Cornell’s future growth will depend on maintaining the strength of its faculty and developing its campuses outside of Ithaca, Interim President Hunter Rawlings said in his state of the university address before hundreds of alumni Saturday.
Introducing Rawlings, Chairman of the Board of Trustees Robert Harrison ’76 urged alumni to remember President Elizabeth Garrett, whose death brought Rawlings to Cornell this spring to serve his third term as president.
“This would have been her first official reunion weekend … and I know she would have sampled every activity offered,” Harrison said.
Rawlings, who said he was speaking from his experience as the President of the Association of American Universities — a position he left to assume his current post at Cornell — discussed the strengths of various universities in the United States, which he said hinge upon the faculty’s academic freedom.
“The administration oversees the operation of the University, making day to day decisions; the board has fiduciary responsibility,” he said. “But the faculty hold the primary responsibility, for matters related to education and research.”

■ INFORMATION SUPPLIED ■
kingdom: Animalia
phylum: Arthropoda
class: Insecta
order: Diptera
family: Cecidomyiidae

--

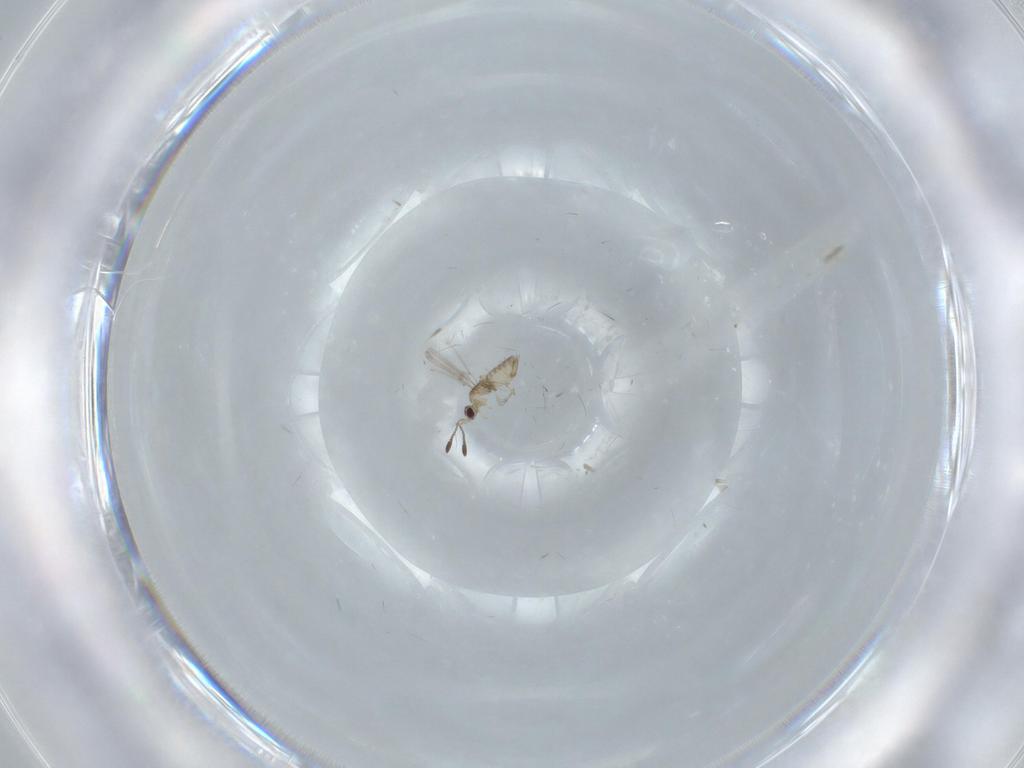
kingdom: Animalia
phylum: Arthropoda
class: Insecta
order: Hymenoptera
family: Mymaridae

* * *

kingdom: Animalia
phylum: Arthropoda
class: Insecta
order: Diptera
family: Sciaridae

■ EXERCISE TASK ■
Write the next few paragraphs of the article about Hunter Rawlings's state of the university address at Cornell, picking up after its final sentence.

■ RESULT BELOW ■
He also emphasized that he was “distressed” by decreased faculty involvement in University-wide issues.
“We’re so pinned into our professional disciplines that we just don’t care about college-wide issues,” he said. “Anything we can do to engender more enthusiasm in the faculty for college-wide discussions, particularly the curriculum, would be very beneficial.”
Rawlings also detailed his “fun” discussions with Cornell faculty — ranging from Prof. Jon Kleinberg, computer science, to Prof. Jessica Weiss, government — about their work.
“This kind of stuff is what goes on at Cornell, if and only if we get classicists talking to mathematicians talking to physicians talking to economists talking to political scientists,” he said. “That doesn’t happen often in the academy, and it’s our fault, because we live in our silos and don’t talk to … people from vastly different fields. But when you do, it’s amazing.”
The need for collaboration across disciplines also extends to the Cornell Tech campus, according to Rawlings.
“Cornell Tech’s a great thing, but unless it stays closely tied to Ithaca and the departments here it won’t be a great thing,” he said.
Rawlings discussed research as an area of focus, which he pointed out is now conducted largely at universities.
“Private corporations have stopped doing basic research,” he said. “They’re paying so much attention to the bottom line, they don’t want to do prolonged, blue-sky research that might lead to no profit. It’s left to the universities to do the work.”
Maintaining the strength of university research is crucial for the United States as well as Cornell, according to Rawlings.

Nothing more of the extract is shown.